Program areas at Southern Appalachian Wilderness Stewards
Stewardship (Field Crews, Rangers, Specialists): SAWS created 16 new jobs this year, hiring seasonals across the country to steward wild public land in the southeast as wilderness field crew leaders and members, wilderness rangers, and wilderness specialists. Among many stewardship highlights, SAWS cleared 28 miles of trail of vegetation, removed 1063 downed trees, and installed 186 wooden and stone steps. Our stewardship staff removed a whopping 799 pounds of trash while collecting important wilderness data and connecting with 3232 visitors in the field. In addition to SAWS mighty presence in the field, wilderness specialists also completed 52 technical wilderness character documents including detailed narratives of special wild places as well as scouring files and databases to compile key information and data about these places that will form a baseline for monitoring wilderness character indefinitely.
Training and Education: SAWS planned, organized, and executed the Southern Region's Wilderness Skills Institute (WSI), a free regional traditional tools and wilderness training for federal agency staff, partners, and volunteers across the southeast. SAWS co-hosts WSI with the U.S. Forest Service and Appalachian Trail Conservancy. In 2023 we were able to offer 8 separate courses for approximately 100 participants across 21 partner organizations and 11 national forests, and for 64 first time participants. In addition to WSI, SAWS was able to award another 134 crosscut saw certifications across the country as SAWS was sought outside our regular bootprint. We executed another 9 training courses including crosscut saw, wilderness 101, wilderness values, trail maintenance, and trail design and construction.
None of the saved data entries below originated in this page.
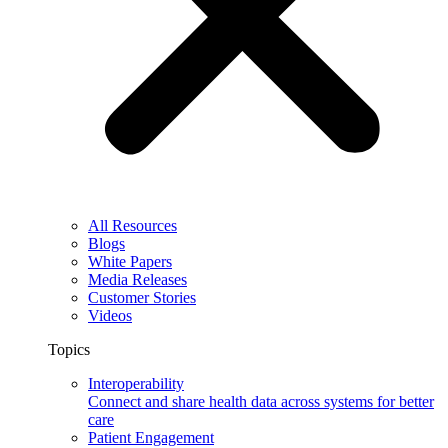
All Resources
Blogs
White Papers
Media Releases
Customer Stories
Videos
Topics
Interoperability
Connect and share health data across systems for better
care
Patient Engagement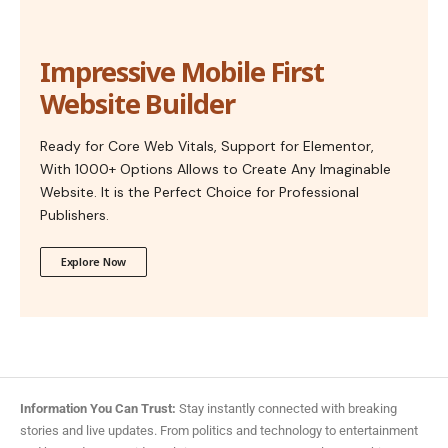
Impressive Mobile First
Website Builder
Ready for Core Web Vitals, Support for Elementor,
With 1000+ Options Allows to Create Any Imaginable
Website. It is the Perfect Choice for Professional
Publishers.
Explore Now
Information You Can Trust:
Stay instantly connected with breaking
stories and live updates. From politics and technology to entertainment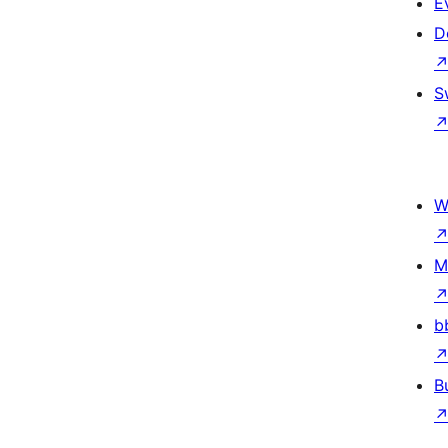
E
D
S
W
M
b
B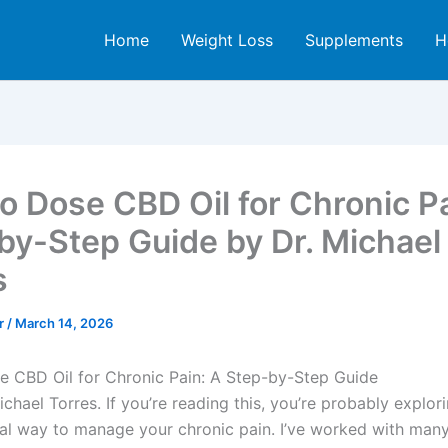
Home
Weight Loss
Supplements
H
o Dose CBD Oil for Chronic Pa
by-Step Guide by Dr. Michael
s
er
/
March 14, 2026
 CBD Oil for Chronic Pain: A Step-by-Step Guide
Michael Torres. If you’re reading this, you’re probably explor
ial way to manage your chronic pain. I’ve worked with many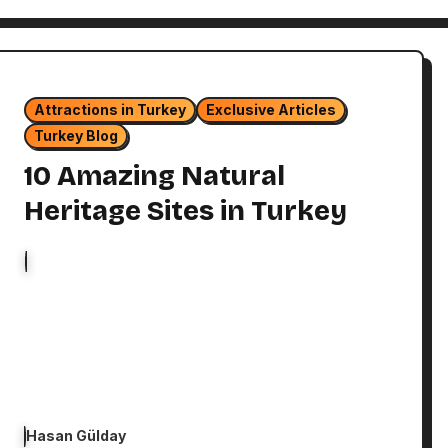
Attractions in Turkey
Exclusive Articles
Turkey Blog
10 Amazing Natural
Heritage Sites in Turkey
Hasan Gülday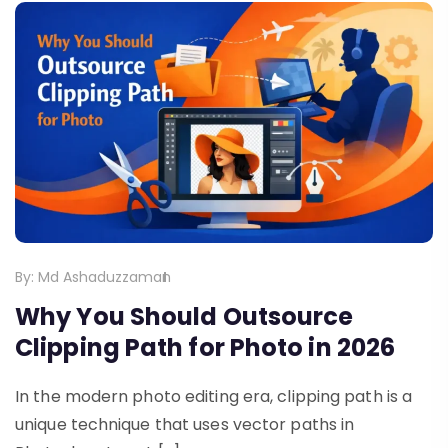
By:
Md Ashaduzzaman
Why You Should Outsource
Clipping Path for Photo in 2026
In the modern photo editing era, clipping path is a
unique technique that uses vector paths in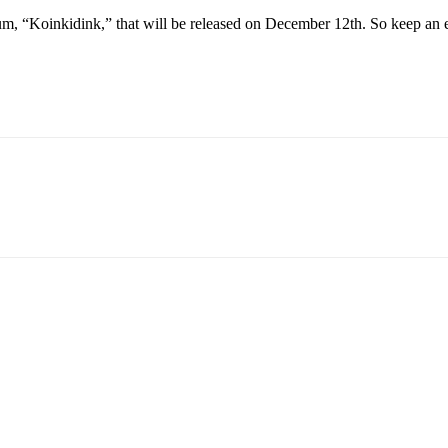
lbum, “Koinkidink,” that will be released on December 12th. So keep an ey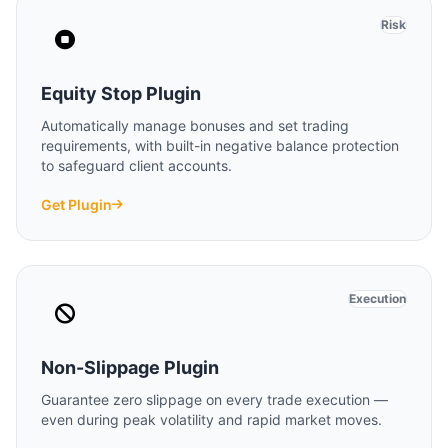
Risk
Equity Stop Plugin
Automatically manage bonuses and set trading
requirements, with built-in negative balance protection
to safeguard client accounts.
Get Plugin
Execution
Non-Slippage Plugin
Guarantee zero slippage on every trade execution —
even during peak volatility and rapid market moves.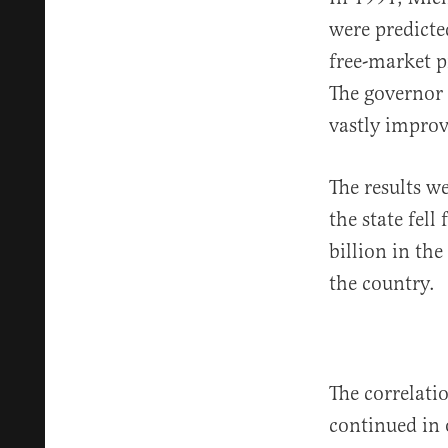
were predicte
free-market p
The governor 
vastly improv
The results 
the state fel
billion in the
the country.
The correlati
continued in 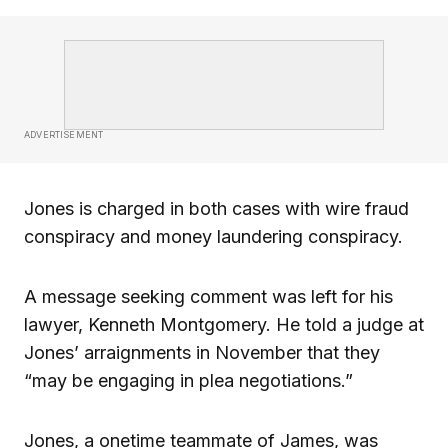
ADVERTISEMENT
Jones is charged in both cases with wire fraud
conspiracy and money laundering conspiracy.
A message seeking comment was left for his
lawyer, Kenneth Montgomery. He told a judge at
Jones’ arraignments in November that they
“may be engaging in plea negotiations.”
Jones, a onetime teammate of James, was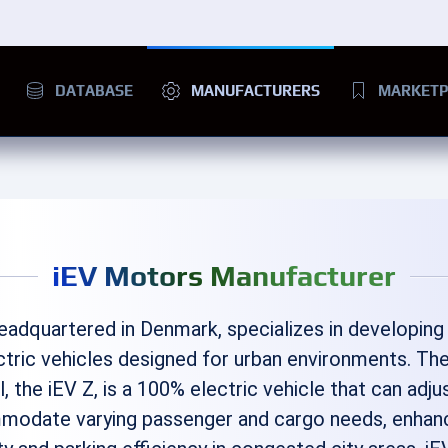
DATABASE
MANUFACTURERS
MARKETP
iEV Motors Manufacturer
headquartered in Denmark, specializes in developing
ectric vehicles designed for urban environments. The
, the iEV Z, is a 100% electric vehicle that can adjus
modate varying passenger and cargo needs, enhan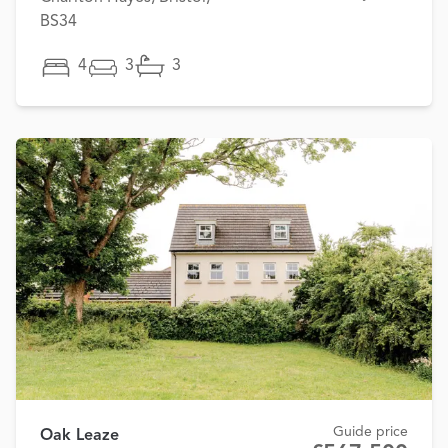
BS34
4
3
3
Guide price
Oak Leaze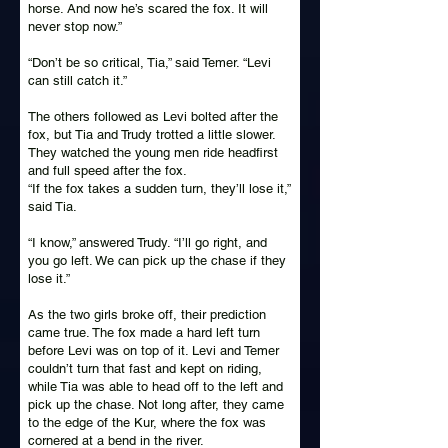
horse. And now he’s scared the fox. It will
never stop now.”
“Don’t be so critical, Tia,” said Temer. “Levi
can still catch it.”
The others followed as Levi bolted after the
fox, but Tia and Trudy trotted a little slower.
They watched the young men ride headfirst
and full speed after the fox.
“If the fox takes a sudden turn, they’ll lose it,”
said Tia.
“I know,” answered Trudy. “I’ll go right, and
you go left. We can pick up the chase if they
lose it.”
As the two girls broke off, their prediction
came true. The fox made a hard left turn
before Levi was on top of it. Levi and Temer
couldn’t turn that fast and kept on riding,
while Tia was able to head off to the left and
pick up the chase. Not long after, they came
to the edge of the Kur, where the fox was
cornered at a bend in the river.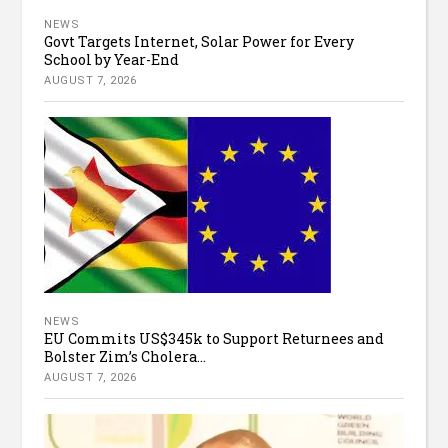
NEWS
Govt Targets Internet, Solar Power for Every
School by Year-End
AUGUST 7, 2026
NEWS
EU Commits US$345k to Support Returnees and
Bolster Zim’s Cholera...
AUGUST 7, 2026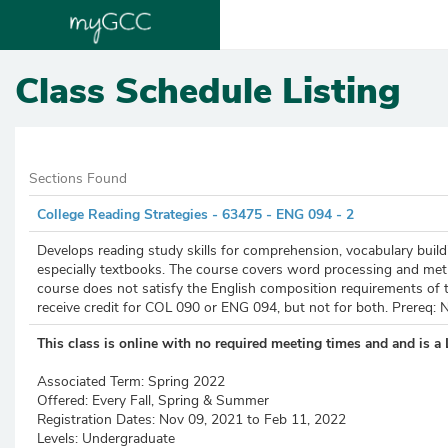
Class Schedule Listing
Sections Found
College Reading Strategies - 63475 - ENG 094 - 2
Develops reading study skills for comprehension, vocabulary buildin
especially textbooks. The course covers word processing and metho
course does not satisfy the English composition requirements of t
receive credit for COL 090 or ENG 094, but not for both. Prereq: 
This class is online with no required meeting times and
and is a 
Associated Term:
Spring 2022
Offered:
Every Fall, Spring & Summer
Registration Dates:
Nov 09, 2021 to Feb 11, 2022
Levels:
Undergraduate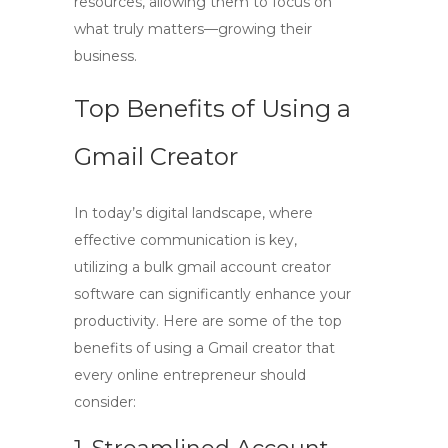
resources, allowing them to focus on
what truly matters—growing their
business.
Top Benefits of Using a
Gmail Creator
In today’s digital landscape, where
effective communication is key,
utilizing a
bulk gmail account creator
software
can significantly enhance your
productivity. Here are some of the top
benefits of using a Gmail creator that
every online entrepreneur should
consider: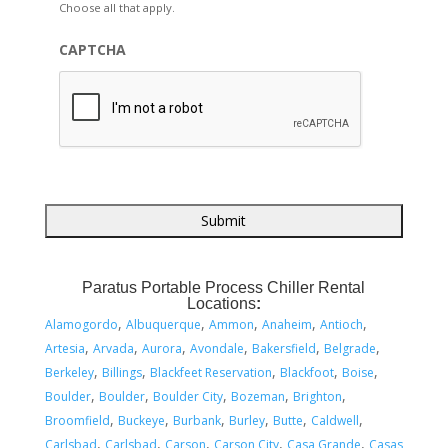
Choose all that apply.
CAPTCHA
Paratus Portable Process Chiller Rental
Locations
:
,
,
,
,
,
Alamogordo
Albuquerque
Ammon
Anaheim
Antioch
,
,
,
,
,
,
Artesia
Arvada
Aurora
Avondale
Bakersfield
Belgrade
,
,
,
,
,
Berkeley
Billings
Blackfeet Reservation
Blackfoot
Boise
,
,
,
,
,
Boulder
Boulder
Boulder City
Bozeman
Brighton
,
,
,
,
,
,
Broomfield
Buckeye
Burbank
Burley
Butte
Caldwell
,
,
,
,
,
Carlsbad
Carlsbad
Carson
Carson City
Casa Grande
Casas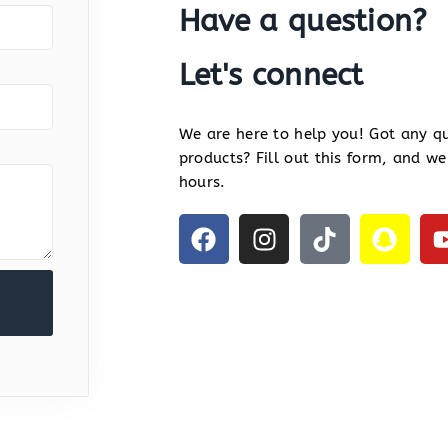
Have a question?
Let's connect
We are here to help you! Got any qu
products? Fill out this form, and we
hours.
F
I
T
S
a
n
i
n
c
s
k
a
e
t
t
p
b
a
o
c
o
g
k
h
o
r
a
k
a
t
m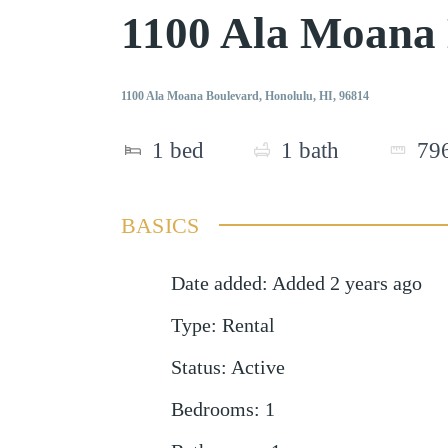
1100 Ala Moana
1100 Ala Moana Boulevard, Honolulu, HI, 96814
1
bed
1
bath
79
BASICS
Date added
:
Added 2 years ago
Type
:
Rental
Status
:
Active
Bedrooms
:
1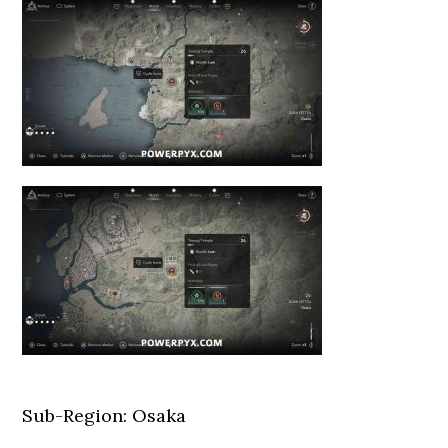
Sub-Region: Osaka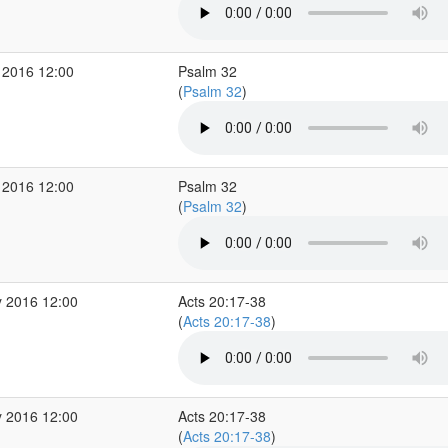
 2016 12:00
Psalm 32
(
Psalm 32
)
 2016 12:00
Psalm 32
(
Psalm 32
)
 2016 12:00
Acts 20:17-38
(
Acts 20:17-38
)
 2016 12:00
Acts 20:17-38
(
Acts 20:17-38
)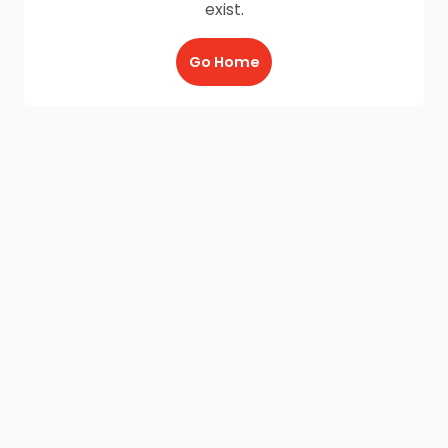
exist.
Go Home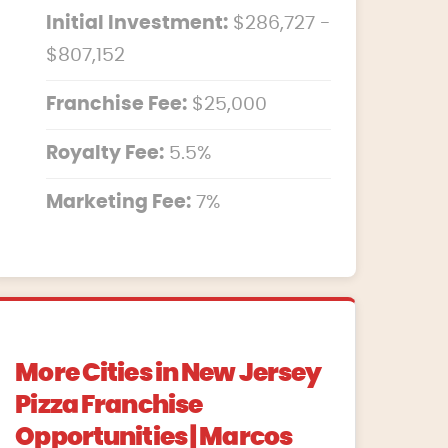
Initial Investment:
$286,727 -
$807,152
Franchise Fee:
$25,000
Royalty Fee:
5.5%
Marketing Fee:
7%
More Cities in New Jersey
Pizza Franchise
Opportunities | Marcos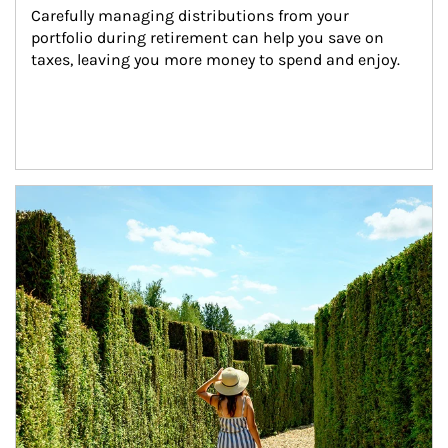
Carefully managing distributions from your 
portfolio during retirement can help you save on 
taxes, leaving you more money to spend and enjoy.
Article Image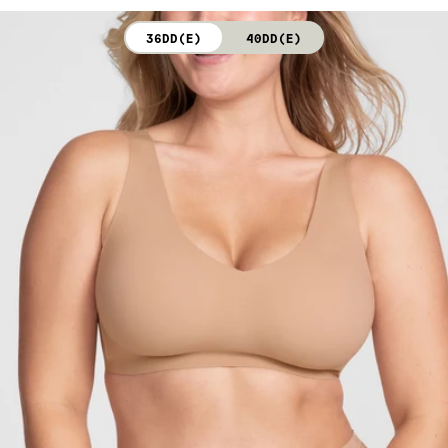
not bleach. Line dry. Do not iron. Do not dry clean.
36DD(E)
40DD(E)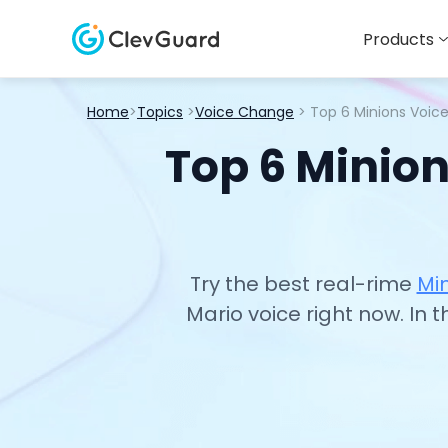
Products
Home
>
Topics
>
Voice Change
> Top 6 Minions Voic
Top 6 Minion
Try the best real-rime
Mi
Mario voice right now. In 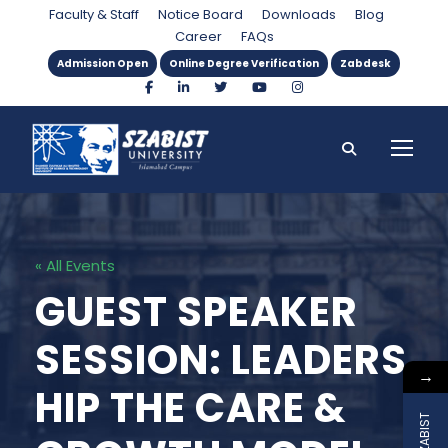
Faculty & Staff
Notice Board
Downloads
Blog
Career
FAQs
Admission Open
Online Degree Verification
Zabdesk
« All Events
GUEST SPEAKER
SESSION: LEADERS
→
HIP THE CARE &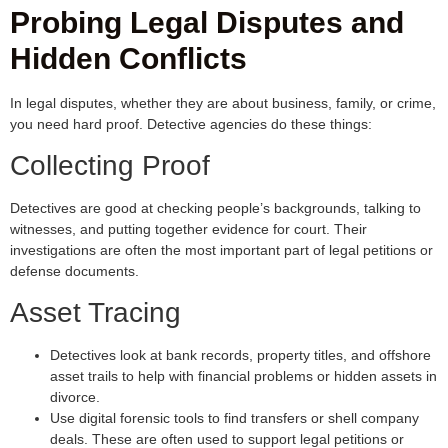
Probing Legal Disputes and
Hidden Conflicts
In legal disputes, whether they are about business, family, or crime,
you need hard proof. Detective agencies do these things:
Collecting Proof
Detectives are good at checking people’s backgrounds, talking to
witnesses, and putting together evidence for court. Their
investigations are often the most important part of legal petitions or
defense documents.
Asset Tracing
Detectives look at bank records, property titles, and offshore
asset trails to help with financial problems or hidden assets in
divorce.
Use digital forensic tools to find transfers or shell company
deals. These are often used to support legal petitions or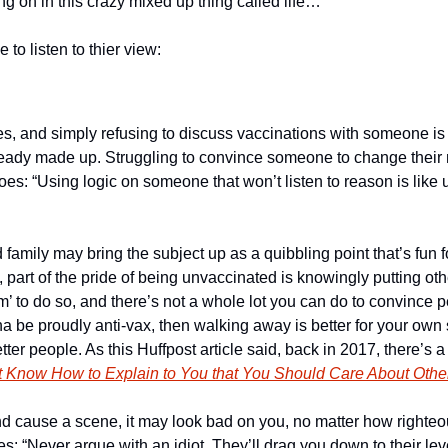
ing on in this crazy mixed up thing called life…
e to listen to thier view:
, and simply refusing to discuss vaccinations with someone is a
eady made up. Struggling to convince someone to change their 
 goes: “Using logic on someone that won’t listen to reason is like
d family may bring the subject up as a quibbling point that’s fun 
, part of the pride of being unvaccinated is knowingly putting othe
’ to do so, and there’s not a whole lot you can do to convince pe
na be proudly anti-vax, then walking away is better for your own sa
er people. As this Huffpost article said, back in 2017, there’s a p
’t Know How to Explain to You that You Should Care About Othe
nd cause a scene, it may look bad on you, no matter how righteou
s: “Never argue with an idiot. They’ll drag you down to their lev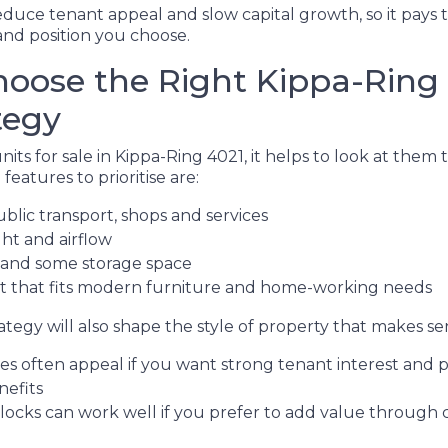
educe tenant appeal and slow capital growth, so it pays 
nd position you choose.
oose the Right Kippa-Ring 
tegy
ts for sale in Kippa-Ring 4021, it helps to look at them 
features to prioritise are:
ublic transport, shops and services
ght and airflow
 and some storage space
ut that fits modern furniture and home-working needs
tegy will also shape the style of property that makes se
 often appeal if you want strong tenant interest and p
nefits
blocks can work well if you prefer to add value through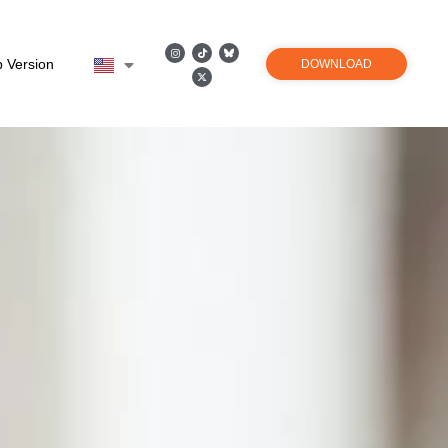
 Version
DOWNLOAD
Partnership and Outreach: SAWS participated in or hosted 78 stewardship events with 35 being volunteer, 26 education, and 17 community events across our bootprint. SAWS accumulated 36,900 stewardship hours that covered 9 states and 45 wildernesses in 2022 alone. One large outreach event SAWS plans and co-hosts is The Bridge Program, a candidate hub focused on people of color and underrepresented backgrounds in the environmental sector. We offer career navigation support, professional development, networking with like-minded candidates and intentional employers, as well as vetted job posting opportunities. The Bridge Program worked with hundreds of underrepresented candidates and helped them secure a wide range of environmental jobs in communications, policy, law, operations, sales, development, philanthropy, human resources, and more. We also interacted with 26 teachers and 150 students in public schools and community events.